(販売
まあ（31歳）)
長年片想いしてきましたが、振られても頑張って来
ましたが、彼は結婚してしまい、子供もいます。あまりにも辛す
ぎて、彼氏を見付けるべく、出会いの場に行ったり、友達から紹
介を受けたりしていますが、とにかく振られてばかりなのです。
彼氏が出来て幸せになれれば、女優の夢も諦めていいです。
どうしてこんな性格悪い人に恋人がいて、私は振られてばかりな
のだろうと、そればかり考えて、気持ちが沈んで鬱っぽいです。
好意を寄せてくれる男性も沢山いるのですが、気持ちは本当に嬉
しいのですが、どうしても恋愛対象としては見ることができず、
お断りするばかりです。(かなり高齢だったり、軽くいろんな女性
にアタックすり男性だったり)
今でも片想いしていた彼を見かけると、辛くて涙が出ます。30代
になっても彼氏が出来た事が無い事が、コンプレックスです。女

※

Output the records verbatim, from the first line to the last.

EXERCISE RESULT:
(販売
まあ（31歳）)
長年片想いしてきましたが、振られても頑張って来
ましたが、彼は結婚してしまい、子供もいます。あまりにも辛す
ぎて、彼氏を見付けるべく、出会いの場に行ったり、友達から紹
介を受けたりしていますが、とにかく振られてばかりなのです。
彼氏が出来て幸せになれれば、女優の夢も諦めていいです。
どうしてこんな性格悪い人に恋人がいて、私は振られてばかりな
のだろうと、そればかり考えて、気持ちが沈んで鬱っぽいです。
好意を寄せてくれる男性も沢山いるのですが、気持ちは本当に嬉
しいのですが、どうしても恋愛対象としては見ることができず、
お断りするばかりです。(かなり高齢だったり、軽くいろんな女性
にアタックすり男性だったり)
今でも片想いしていた彼を見かけると、辛くて涙が出ます。30代
になっても彼氏が出来た事が無い事が、コンプレックスです。女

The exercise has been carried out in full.